SOURCE DOCUMENT:
══════
Re: Is 303 really necessary? from Nathan on 2010-11-04 (public-lod@w3.org from November 2010)

From: Nathan <nathan@webr3.org>
Date: Thu, 04 Nov 2010 18:46:58 +0000
To: Ian Davis <me@iandavis.com>
CC: Harry Halpin <hhalpin@ibiblio.org>, public-lod@w3.org, Doug Schepers <schepers@w3.org>
Message-ID: <4CD2FFA2.9080700@webr3.org>

Ian Davis wrote:
> On Thu, Nov 4, 2010 at 6:08 PM, Nathan <nathan@webr3.org> wrote:
>> You see it's not about what we say, it's about what other say, and if 10
>>  huge corps analyse the web and spit out billions of triples saying that
>> anything 200 OK'd is a document, then at the end when we consider the RDF
>> graph of triples, all we're going to see is one statement saying something
>> is a "nonInformationResource" and a hundred others saying it's a document
>> and describing what it's about together with it's format and so on.
>>
>> I honestly can't see how anything could reason over a graph that looked like
>> that.
> 
> I honestly believe that's the least of our worries. How often do you
> need to determine whether something in the universe of discourse is an
> electronic document or not compared with all the other questions you
> might be asking of your data. I might conceivable ask "show me all the
> documents about this toucan" but I'd much rather ask "show me all the
> data about this toucan"

I think we all would, but we'd also like to see the data about this 
toucan rather than about this toucan and the document that describes it.

To be clear, the issue is not </toucan> ex:isDescribedBy </doc>

The issue is </toucan> ex:isDescribedBy </toucan>

And when you 200 OK, that's what you'll get in your graph. TBH with any 
slash URI it's probably what you'll end up getting.
══════
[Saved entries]
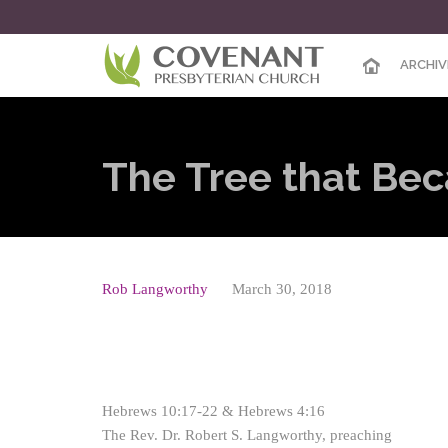
ARCHIV
The Tree that Be
Rob Langworthy
March 30, 2018
Hebrews 10:17-22 & Hebrews 4:16
The Rev. Dr. Robert S. Langworthy, preaching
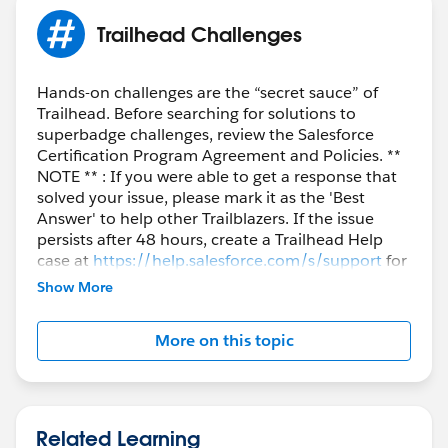
Trailhead Challenges
Hands-on challenges are the “secret sauce” of
Trailhead. Before searching for solutions to
superbadge challenges, review the Salesforce
Certification Program Agreement and Policies. **
NOTE ** : If you were able to get a response that
solved your issue, please mark it as the 'Best
Answer' to help other Trailblazers. If the issue
persists after 48 hours, create a Trailhead Help
case at
https://help.salesforce.com/s/support
for
further assistance.
Show More
More on this topic
Related Learning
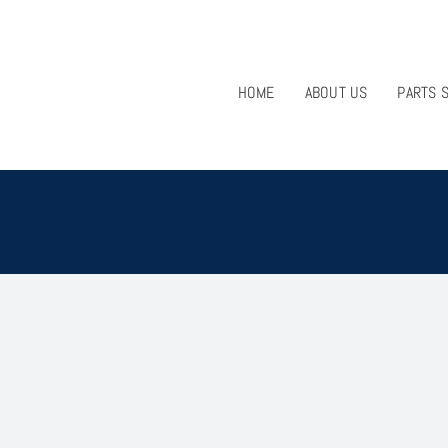
HOME
ABOUT US
PARTS 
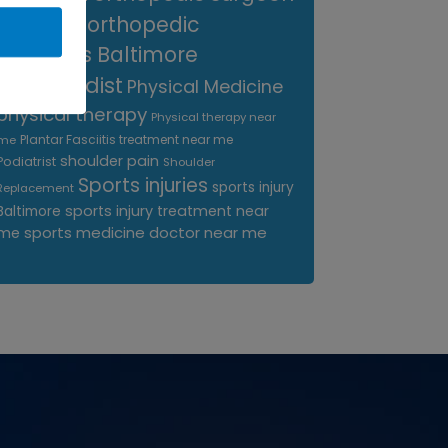
near me
orthopedic
surgeons Baltimore
Orthopedist
Physical Medicine
physical therapy
Physical therapy near
Plantar Fasciitis treatment near me
me
shoulder pain
Podiatrist
Shoulder
Sports injuries
sports injury
Replacement
sports injury treatment near
Baltimore
sports medicine doctor near me
me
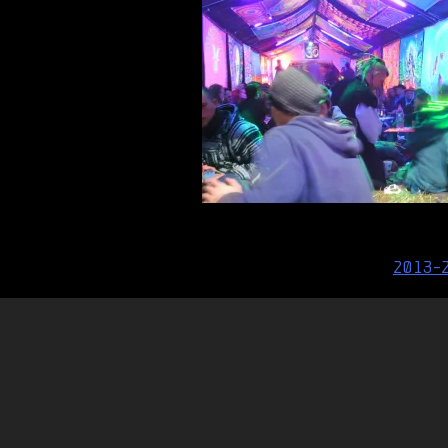
Post
2013-
navigation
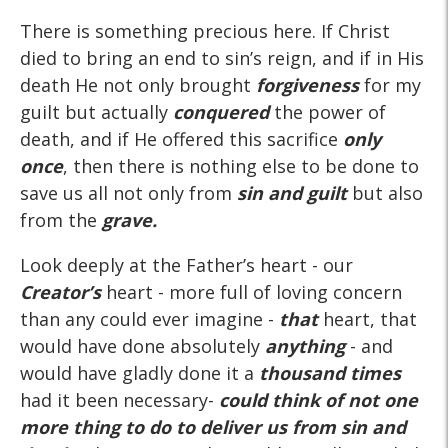
There is something precious here. If Christ
died to bring an end to sin’s reign, and if in His
death He not only brought
forgiveness
for my
guilt but actually
conquered
the power of
death, and if He offered this sacrifice
only
once
, then there is nothing else to be done to
save us all not only from
sin and guilt
but also
from the
grave.
Look deeply at the Father’s heart - our
Creator’s
heart - more full of loving concern
than any could ever imagine -
that
heart, that
would have done absolutely
anything
- and
would have gladly done it a
thousand times
had it been necessary-
could think of not one
more thing to do to deliver us from sin and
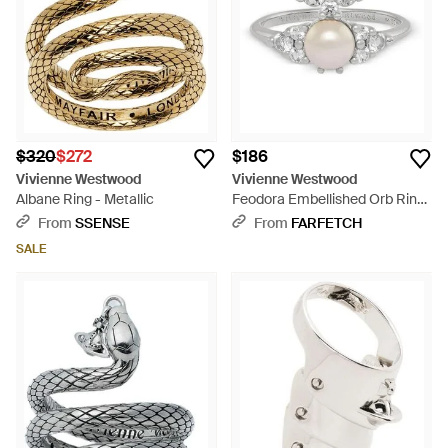
$320
$272
$186
Vivienne Westwood
Vivienne Westwood
Albane Ring - Metallic
Feodora Embellished Orb Ring
- White
From
SSENSE
From
FARFETCH
SALE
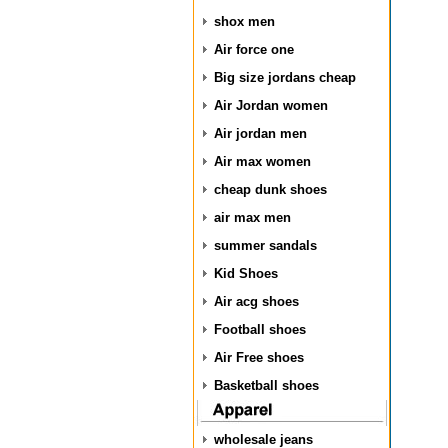
shox men
Air force one
Big size jordans cheap
Air Jordan women
Air jordan men
Air max women
cheap dunk shoes
air max men
summer sandals
Kid Shoes
Air acg shoes
Football shoes
Air Free shoes
Basketball shoes
wholesale jeans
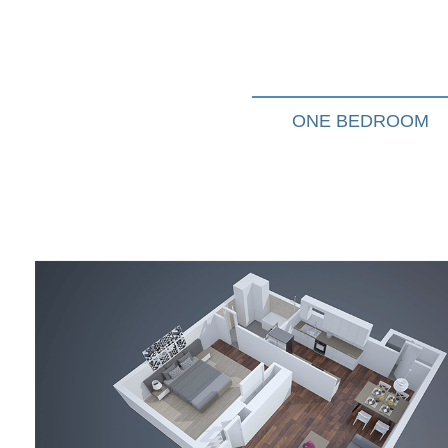
ONE BEDROOM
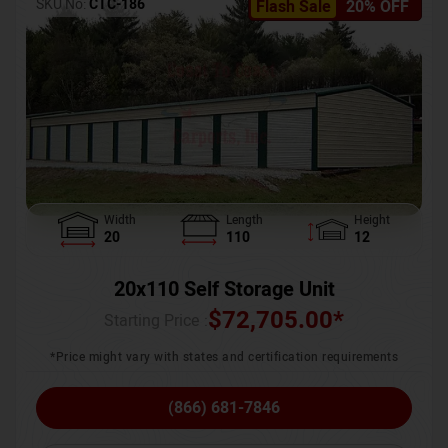
SKU No:
CTC-186
Flash Sale
20% OFF
Width
Length
Height
20
110
12
20x110 Self Storage Unit
$
72,705.00
*
Starting Price :
*Price might vary with states and certification requirements
(866) 681-7846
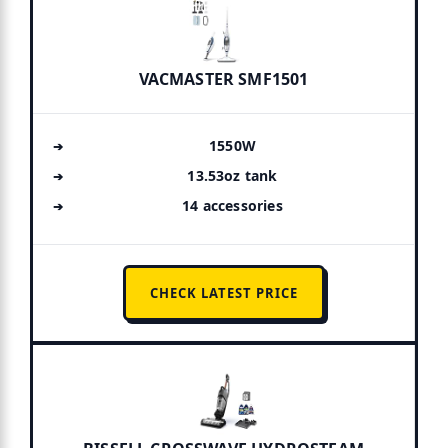
VACMASTER SMF1501
1550W
13.53oz tank
14 accessories
CHECK LATEST PRICE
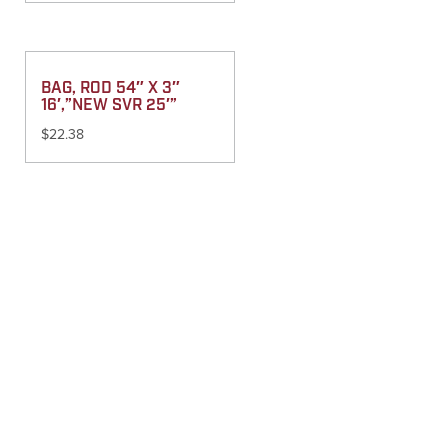
BAG, ROD 54″ X 3″
16′,”NEW SVR 25′”
$
22.38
══════
INSTRUCTION A: Transcribe the message from "To be clear, the" to "end up getting.".
INSTRUCTION B: Render this sentence from the message into Spanish: "I think we all would, but we'd also like to see the data about this toucan rather than about this toucan and the document that describes it."
The material isn't needed.

RESPONSE AREA A:
To be clear, the issue is not </toucan> ex:isDescribedBy </doc>

The issue is </toucan> ex:isDescribedBy </toucan>

And when you 200 OK, that's what you'll get in your graph. TBH with any 
slash URI it's probably what you'll end up getting.

RESPONSE AREA B: Creo que todos lo haríamos, pero también nos gustaría ver los datos sobre este tucán en lugar de sobre este tucán y el documento que lo describe.